Exercise goal -
Render every line of the entries below as a Markdown table with the columns "Row" and "Line", numbering the rows in order and omitting blank lines. Do not include the pictures in the answer.

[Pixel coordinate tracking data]

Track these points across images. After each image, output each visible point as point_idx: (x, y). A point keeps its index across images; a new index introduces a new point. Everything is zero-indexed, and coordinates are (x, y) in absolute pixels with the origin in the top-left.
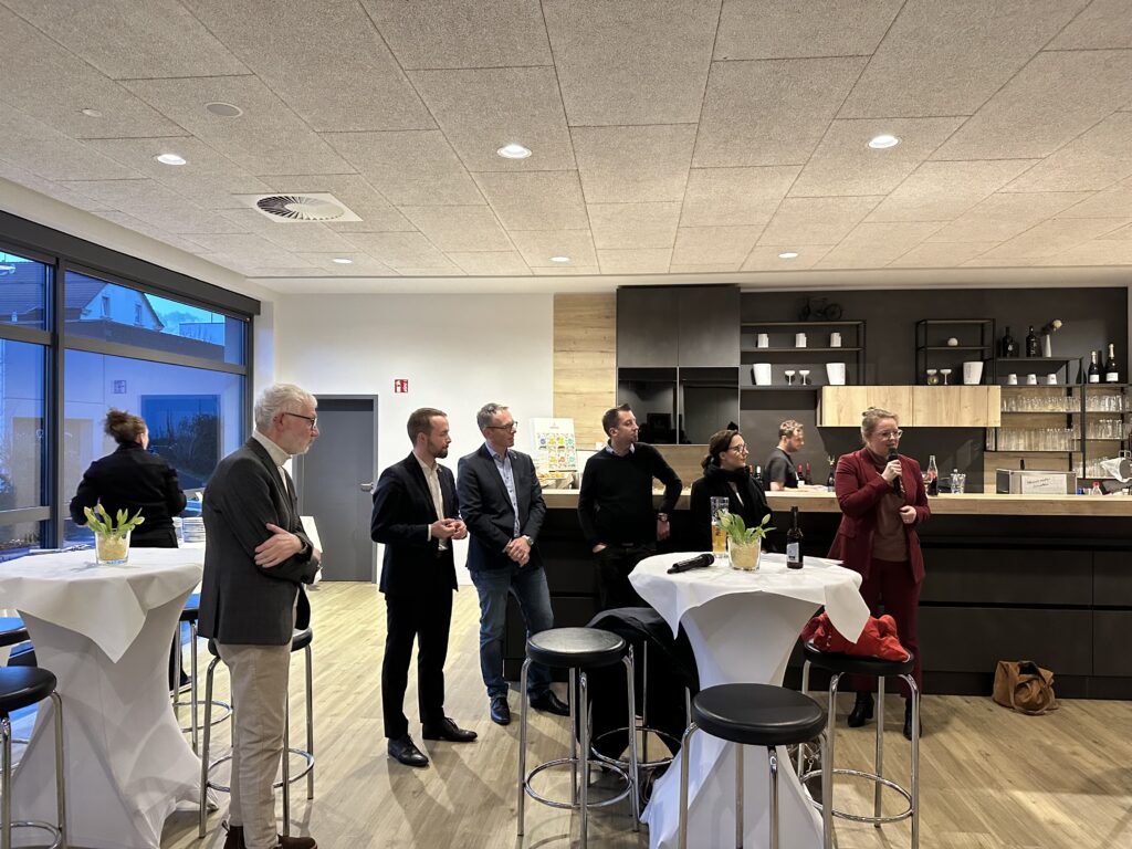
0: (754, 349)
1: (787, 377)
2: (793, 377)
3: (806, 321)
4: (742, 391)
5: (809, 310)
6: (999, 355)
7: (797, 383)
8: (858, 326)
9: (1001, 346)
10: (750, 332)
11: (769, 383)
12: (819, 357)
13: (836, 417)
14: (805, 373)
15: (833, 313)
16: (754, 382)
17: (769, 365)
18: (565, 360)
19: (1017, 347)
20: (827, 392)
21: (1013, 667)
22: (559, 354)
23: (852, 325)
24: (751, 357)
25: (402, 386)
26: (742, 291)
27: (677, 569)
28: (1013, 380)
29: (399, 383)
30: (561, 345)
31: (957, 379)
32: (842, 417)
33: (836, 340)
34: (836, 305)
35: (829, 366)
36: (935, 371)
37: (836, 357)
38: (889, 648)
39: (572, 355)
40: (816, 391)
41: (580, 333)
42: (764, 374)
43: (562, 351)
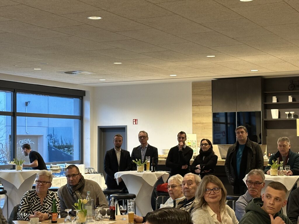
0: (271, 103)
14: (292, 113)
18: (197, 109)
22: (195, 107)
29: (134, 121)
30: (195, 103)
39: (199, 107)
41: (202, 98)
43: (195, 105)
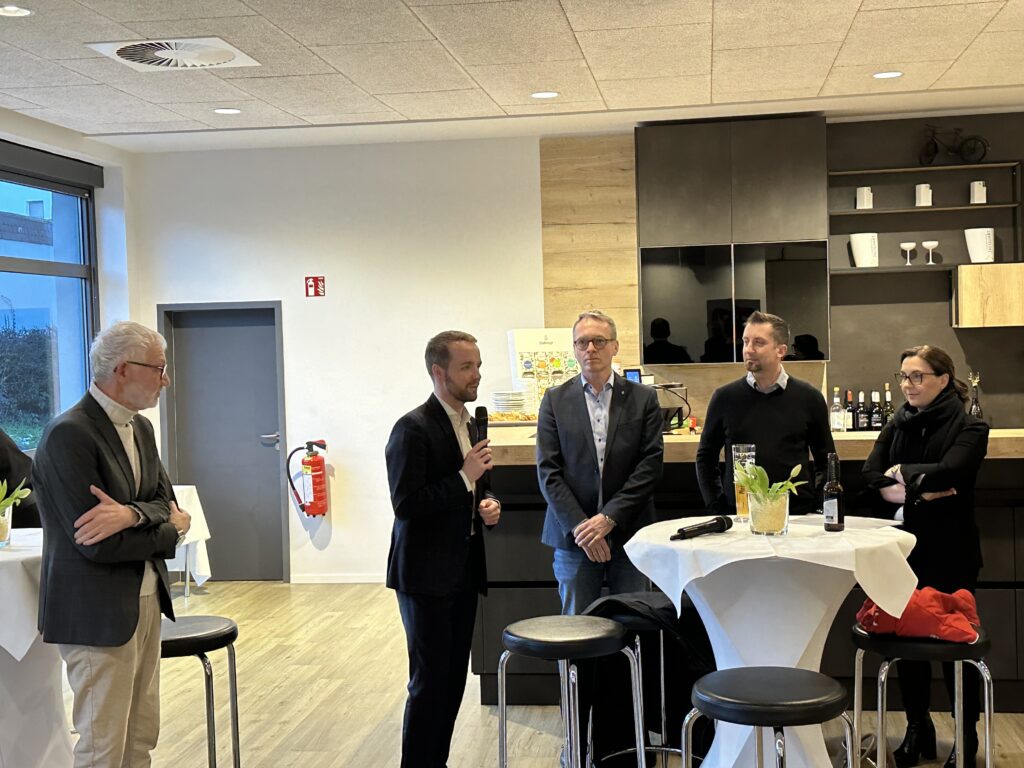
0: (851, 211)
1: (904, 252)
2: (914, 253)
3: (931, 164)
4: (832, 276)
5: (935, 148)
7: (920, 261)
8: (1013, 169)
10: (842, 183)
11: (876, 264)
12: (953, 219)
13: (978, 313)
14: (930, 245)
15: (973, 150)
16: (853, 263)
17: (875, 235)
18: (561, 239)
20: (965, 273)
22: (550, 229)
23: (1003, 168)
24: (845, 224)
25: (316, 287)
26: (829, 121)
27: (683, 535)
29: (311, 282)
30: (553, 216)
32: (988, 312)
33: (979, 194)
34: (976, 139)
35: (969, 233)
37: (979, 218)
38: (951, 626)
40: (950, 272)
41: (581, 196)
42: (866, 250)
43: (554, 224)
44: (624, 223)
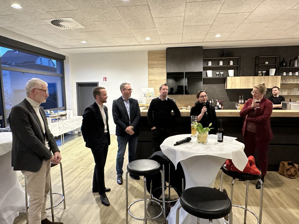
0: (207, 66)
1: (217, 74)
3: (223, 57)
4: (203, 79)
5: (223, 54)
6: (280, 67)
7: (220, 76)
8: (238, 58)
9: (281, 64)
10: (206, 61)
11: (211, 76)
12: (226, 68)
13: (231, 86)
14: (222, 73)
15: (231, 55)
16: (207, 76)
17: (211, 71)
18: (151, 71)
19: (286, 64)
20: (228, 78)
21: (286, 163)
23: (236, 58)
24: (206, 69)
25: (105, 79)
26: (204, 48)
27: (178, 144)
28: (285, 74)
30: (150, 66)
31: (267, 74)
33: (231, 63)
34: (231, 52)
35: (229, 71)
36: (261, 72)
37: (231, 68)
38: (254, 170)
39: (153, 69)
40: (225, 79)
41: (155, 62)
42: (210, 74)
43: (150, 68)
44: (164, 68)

Written solution -
| Row | Line |
|---|---|
| 1 | Track these points across images. After each image, output each visible point as point_idx: (x, y). A point keeps its index across images; a new index introduces a new point. Everything is zero-indexed, and coordinates are (x, y) in absolute pixels with the origin in the top-left. |
| 2 | 0: (754, 349) |
| 3 | 1: (787, 377) |
| 4 | 2: (793, 377) |
| 5 | 3: (806, 321) |
| 6 | 4: (742, 391) |
| 7 | 5: (809, 310) |
| 8 | 6: (999, 355) |
| 9 | 7: (797, 383) |
| 10 | 8: (858, 326) |
| 11 | 9: (1001, 346) |
| 12 | 10: (750, 332) |
| 13 | 11: (769, 383) |
| 14 | 12: (819, 357) |
| 15 | 13: (836, 417) |
| 16 | 14: (805, 373) |
| 17 | 15: (833, 313) |
| 18 | 16: (754, 382) |
| 19 | 17: (769, 365) |
| 20 | 18: (565, 360) |
| 21 | 19: (1017, 347) |
| 22 | 20: (827, 392) |
| 23 | 21: (1013, 667) |
| 24 | 22: (559, 354) |
| 25 | 23: (852, 325) |
| 26 | 24: (751, 357) |
| 27 | 25: (402, 386) |
| 28 | 26: (742, 291) |
| 29 | 27: (677, 569) |
| 30 | 28: (1013, 380) |
| 31 | 29: (399, 383) |
| 32 | 30: (561, 345) |
| 33 | 31: (957, 379) |
| 34 | 32: (842, 417) |
| 35 | 33: (836, 340) |
| 36 | 34: (836, 305) |
| 37 | 35: (829, 366) |
| 38 | 36: (935, 371) |
| 39 | 37: (836, 357) |
| 40 | 38: (889, 648) |
| 41 | 39: (572, 355) |
| 42 | 40: (816, 391) |
| 43 | 41: (580, 333) |
| 44 | 42: (764, 374) |
| 45 | 43: (562, 351) |
| 46 | 0: (271, 103) |
| 47 | 14: (292, 113) |
| 48 | 18: (197, 109) |
| 49 | 22: (195, 107) |
| 50 | 29: (134, 121) |
| 51 | 30: (195, 103) |
| 52 | 39: (199, 107) |
| 53 | 41: (202, 98) |
| 54 | 43: (195, 105) |
| 55 | 0: (851, 211) |
| 56 | 1: (904, 252) |
| 57 | 2: (914, 253) |
| 58 | 3: (931, 164) |
| 59 | 4: (832, 276) |
| 60 | 5: (935, 148) |
| 61 | 7: (920, 261) |
| 62 | 8: (1013, 169) |
| 63 | 10: (842, 183) |
| 64 | 11: (876, 264) |
| 65 | 12: (953, 219) |
| 66 | 13: (978, 313) |
| 67 | 14: (930, 245) |
| 68 | 15: (973, 150) |
| 69 | 16: (853, 263) |
| 70 | 17: (875, 235) |
| 71 | 18: (561, 239) |
| 72 | 20: (965, 273) |
| 73 | 22: (550, 229) |
| 74 | 23: (1003, 168) |
| 75 | 24: (845, 224) |
| 76 | 25: (316, 287) |
| 77 | 26: (829, 121) |
| 78 | 27: (683, 535) |
| 79 | 29: (311, 282) |
| 80 | 30: (553, 216) |
| 81 | 32: (988, 312) |
| 82 | 33: (979, 194) |
| 83 | 34: (976, 139) |
| 84 | 35: (969, 233) |
| 85 | 37: (979, 218) |
| 86 | 38: (951, 626) |
| 87 | 40: (950, 272) |
| 88 | 41: (581, 196) |
| 89 | 42: (866, 250) |
| 90 | 43: (554, 224) |
| 91 | 44: (624, 223) |
| 92 | 0: (207, 66) |
| 93 | 1: (217, 74) |
| 94 | 3: (223, 57) |
| 95 | 4: (203, 79) |
| 96 | 5: (223, 54) |
| 97 | 6: (280, 67) |
| 98 | 7: (220, 76) |
| 99 | 8: (238, 58) |
| 100 | 9: (281, 64) |
| 101 | 10: (206, 61) |
| 102 | 11: (211, 76) |
| 103 | 12: (226, 68) |
| 104 | 13: (231, 86) |
| 105 | 14: (222, 73) |
| 106 | 15: (231, 55) |
| 107 | 16: (207, 76) |
| 108 | 17: (211, 71) |
| 109 | 18: (151, 71) |
| 110 | 19: (286, 64) |
| 111 | 20: (228, 78) |
| 112 | 21: (286, 163) |
| 113 | 23: (236, 58) |
| 114 | 24: (206, 69) |
| 115 | 25: (105, 79) |
| 116 | 26: (204, 48) |
| 117 | 27: (178, 144) |
| 118 | 28: (285, 74) |
| 119 | 30: (150, 66) |
| 120 | 31: (267, 74) |
| 121 | 33: (231, 63) |
| 122 | 34: (231, 52) |
| 123 | 35: (229, 71) |
| 124 | 36: (261, 72) |
| 125 | 37: (231, 68) |
| 126 | 38: (254, 170) |
| 127 | 39: (153, 69) |
| 128 | 40: (225, 79) |
| 129 | 41: (155, 62) |
| 130 | 42: (210, 74) |
| 131 | 43: (150, 68) |
| 132 | 44: (164, 68) |